My son asked me how do I know I am OK?
This is my answer:
“Thanks for asking for my perspectives. It is just one perspective.
At least for now, the way I understand it is that being OK is a given. For example, if I get hit by a car and die in the next moment; this moment is the last moment for me. So existence of the next moment for me is an assumption. So in any given moment, I can only truly be as OK as I already am.
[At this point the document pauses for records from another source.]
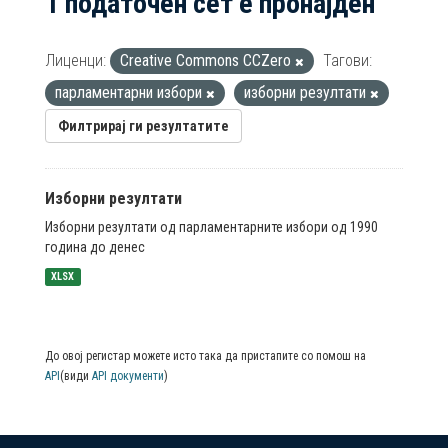
1 податочен сет е пронајден
Лиценци:
Creative Commons CCZero
Тагови:
парламентарни избори
изборни резултати
Филтрирај ги резултатите
Изборни резултати
Изборни резултати од парламентарните избори од 1990
година до денес
XLSX
До овој регистар можете исто така да пристапите со помош на
API
(види
API документи
)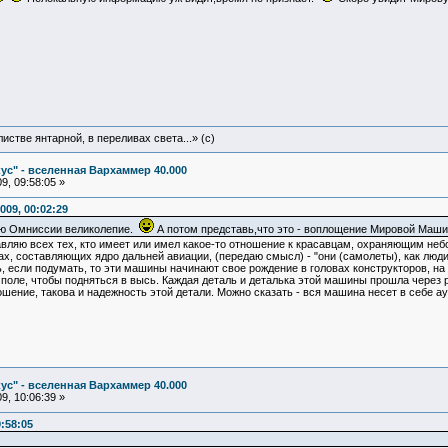
истве янтарной, в переливах света...» (c)
ус" - вселенная Вархаммер 40.000
9, 09:58:05 »
009, 00:02:29
ью Омниссии великолепие.
А потом представь,что это - воплощение Мировой Маши
вляю всех тех, кто имеет или имел какое-то отношение к красавцам, охраняющим неб
, составляющих ядро дальней авиации, (передаю смысл) - "они (самолеты), как люди, 
ь, если подумать, то эти машины начинают свое рождение в головах конструкторов, на
 поле, чтобы подняться в высь. Каждая деталь и деталька этой машины прошла через р
ошение, такова и надежность этой детали. Можно сказать - вся машина несет в себе а
ус" - вселенная Вархаммер 40.000
9, 10:06:39 »
9:58:05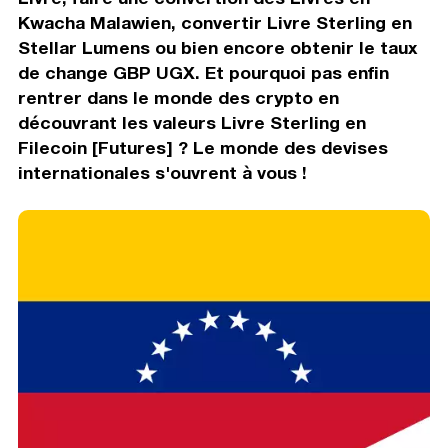
Kwacha Malawien, convertir Livre Sterling en
Stellar Lumens ou bien encore obtenir le taux
de change GBP UGX. Et pourquoi pas enfin
rentrer dans le monde des crypto en
découvrant les valeurs Livre Sterling en
Filecoin [Futures] ? Le monde des devises
internationales s'ouvrent à vous !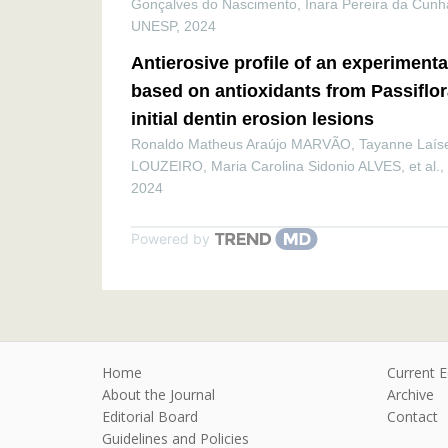
Gonçalves do Nascimento, Inara Pereira da Cunh
UNESP
,
2024
Antierosive profile of an experimenta
based on antioxidants from Passiflor
initial dentin erosion lesions
Ronaldo Matheus Araújo MARVÃO, Tayanne Laíse
LOUZEIRO, Maria Carolina Sidonio ALVES, et al.
,
2024
Powered by
Home
Current E
About the Journal
Archive
Editorial Board
Contact
Guidelines and Policies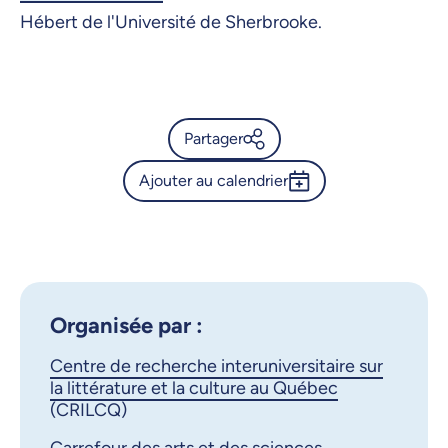
Hébert de l'Université de Sherbrooke.
Partager
Ajouter au calendrier
Calendrier de l’Université de
Montréal - Exposition
Outlook 365
« François Hébert, les
Google Calendar
collages : rétrospective »
iCalendar
Organisée par :
X.com
Facebook
Centre de recherche interuniversitaire sur
la littérature et la culture au Québec
Courriel
LinkedIn
(CRILCQ)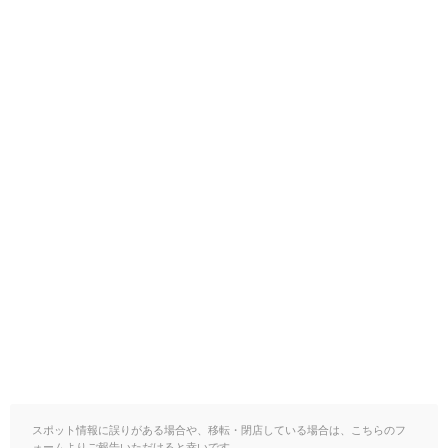
スポット情報に誤りがある場合や、移転・閉店している場合は、こちらのフ
ォームよりご報告いただけると幸いです。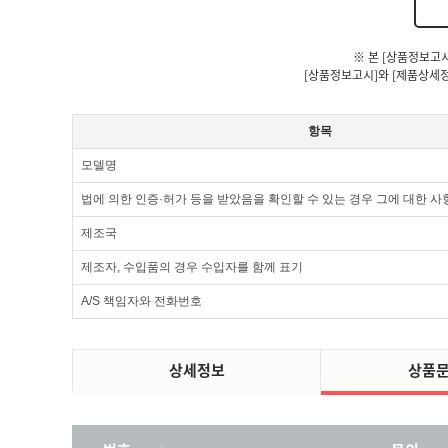
※ 본 [상품정보고
[상품정보고시]와 [제품상세정
항목
모델명
법에 의한 인증·허가 등을 받았음을 확인할 수 있는 경우 그에 대한 사
제조국
제조자, 수입품의 경우 수입자를 함께 표기
A/S 책임자와 전화번호
상세정보
상품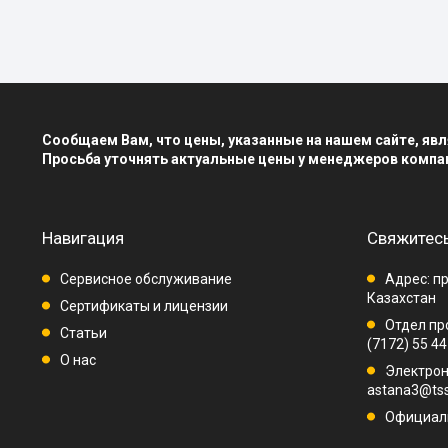
Сообщаем Вам, что цены, указанные на нашем сайте, я
Просьба уточнять актуальные цены у менеджеров компа
Навигация
Свяжитесь
Сервисное обслуживание
Адрес: пр
Казахстан
Сертификаты и лицензии
Отдел про
Статьи
(7172) 55 44
О нас
Электрон
astana3@tss
Официаль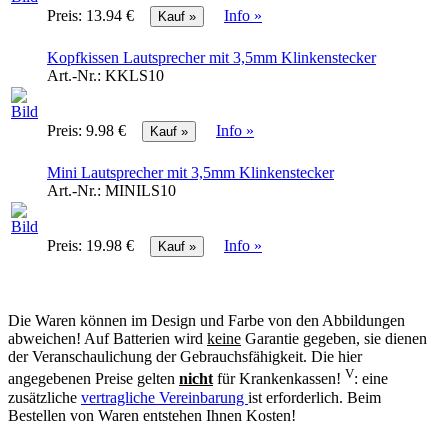
Preis:
13.94 €
Info »
Kopfkissen Lautsprecher mit 3,5mm Klinkenstecker
Art.-Nr.:
KKLS10
Preis:
9.98 €
Info »
Mini Lautsprecher mit 3,5mm Klinkenstecker
Art.-Nr.:
MINILS10
Preis:
19.98 €
Info »
Die Waren können im Design und Farbe von den Abbildungen
abweichen! Auf Batterien wird
keine
Garantie gegeben, sie dienen
der Veranschaulichung der Gebrauchsfähigkeit. Die hier
V
angegebenen Preise gelten
nicht
für Krankenkassen!
: eine
zusätzliche
vertragliche Vereinbarung
ist erforderlich. Beim
Bestellen von Waren entstehen Ihnen Kosten!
For example, If I get diagnosed with cancer, many things I considered to be terribly not OK will suddenly have less or no relevance.
While knowing I am OK can be an intellectuals exercise; feeling I am OK is more of a moment by moment experience.
So to know when I feel OK, I need to know when I don’t feel OK.
To not feel OK, simply try the following:
Hold my breath
Don’t drink water
Don’t eat the essential nutrients
Focus on pride or shame based on the past
Focus on hope or fear of future
In each case I will soon feel discomfort or suffering due to needs (real or imagined) unmet.
What I do next determine if I am OK or not OK.
I can get what I need and feel OK or get a substitute which leads to unhelpful behaviours; repeating these unhelpful behaviours can lead to addiction to the substitute.
I can let go of an imagined need and be OK or get a substitute which leads to unhelpful behaviours which can lead addiction to the substitute. There are only substitutes for a imagined need.
I also know things are never quite what they seem to be; what things seem to me is a conclusion based on my limited experience. There are many more perspective only visible to me if I remain curious and open to others perspectives. Thanks for being open to mine.”